_The problem_
Looking at the data below, state how many lines contain "print". No other words are wanted.

_Data records_
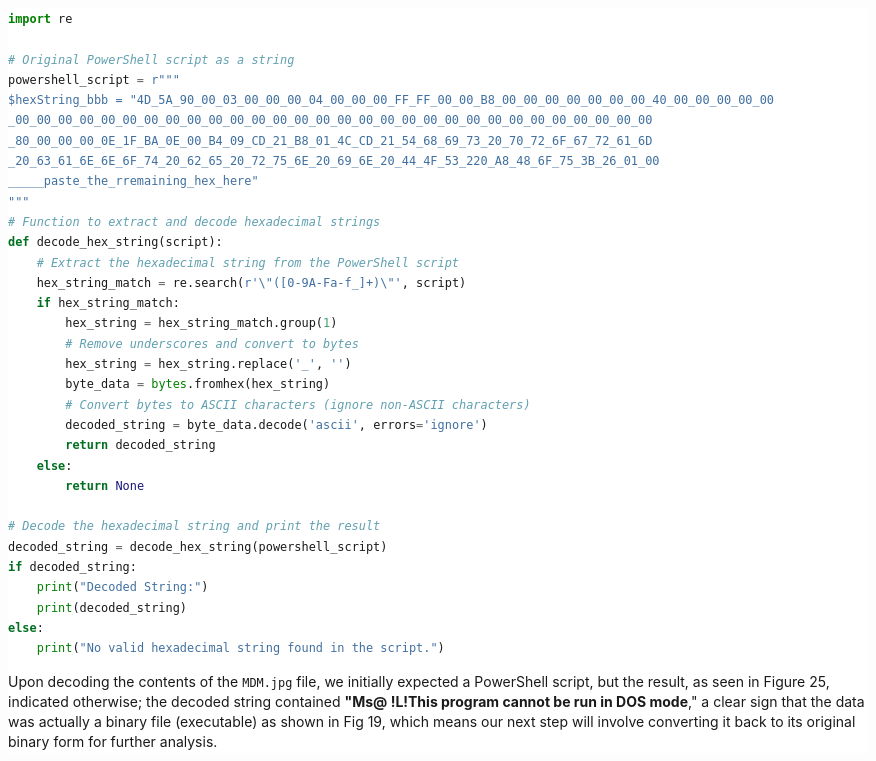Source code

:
 ```python
import re

# Original PowerShell script as a string
powershell_script = r"""
$hexString_bbb = "4D_5A_90_00_03_00_00_00_04_00_00_00_FF_FF_00_00_B8_00_00_00_00_00_00_00_40_00_00_00_00_00
_00_00_00_00_00_00_00_00_00_00_00_00_00_00_00_00_00_00_00_00_00_00_00_00_00_00_00_00_00_00
_80_00_00_00_0E_1F_BA_0E_00_B4_09_CD_21_B8_01_4C_CD_21_54_68_69_73_20_70_72_6F_67_72_61_6D
_20_63_61_6E_6E_6F_74_20_62_65_20_72_75_6E_20_69_6E_20_44_4F_53_220_A8_48_6F_75_3B_26_01_00
_____paste_the_rremaining_hex_here"
"""
# Function to extract and decode hexadecimal strings
def decode_hex_string(script):
    # Extract the hexadecimal string from the PowerShell script
    hex_string_match = re.search(r'\"([0-9A-Fa-f_]+)\"', script)
    if hex_string_match:
        hex_string = hex_string_match.group(1)
        # Remove underscores and convert to bytes
        hex_string = hex_string.replace('_', '')
        byte_data = bytes.fromhex(hex_string)
        # Convert bytes to ASCII characters (ignore non-ASCII characters)
        decoded_string = byte_data.decode('ascii', errors='ignore')
        return decoded_string
    else:
        return None

# Decode the hexadecimal string and print the result
decoded_string = decode_hex_string(powershell_script)
if decoded_string:
    print("Decoded String:")
    print(decoded_string)
else:
    print("No valid hexadecimal string found in the script.")

```

Upon decoding the contents of the `MDM.jpg` file, we initially expected a PowerShell script, but the result, as seen in Figure 25, indicated otherwise; the decoded string contained __"Ms@ !L!This program cannot be run in DOS mode__," a clear sign that the data was actually a binary file (executable) as shown in Fig 19, which means our next step will involve converting it back to its original binary form for further analysis.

_Result below_
4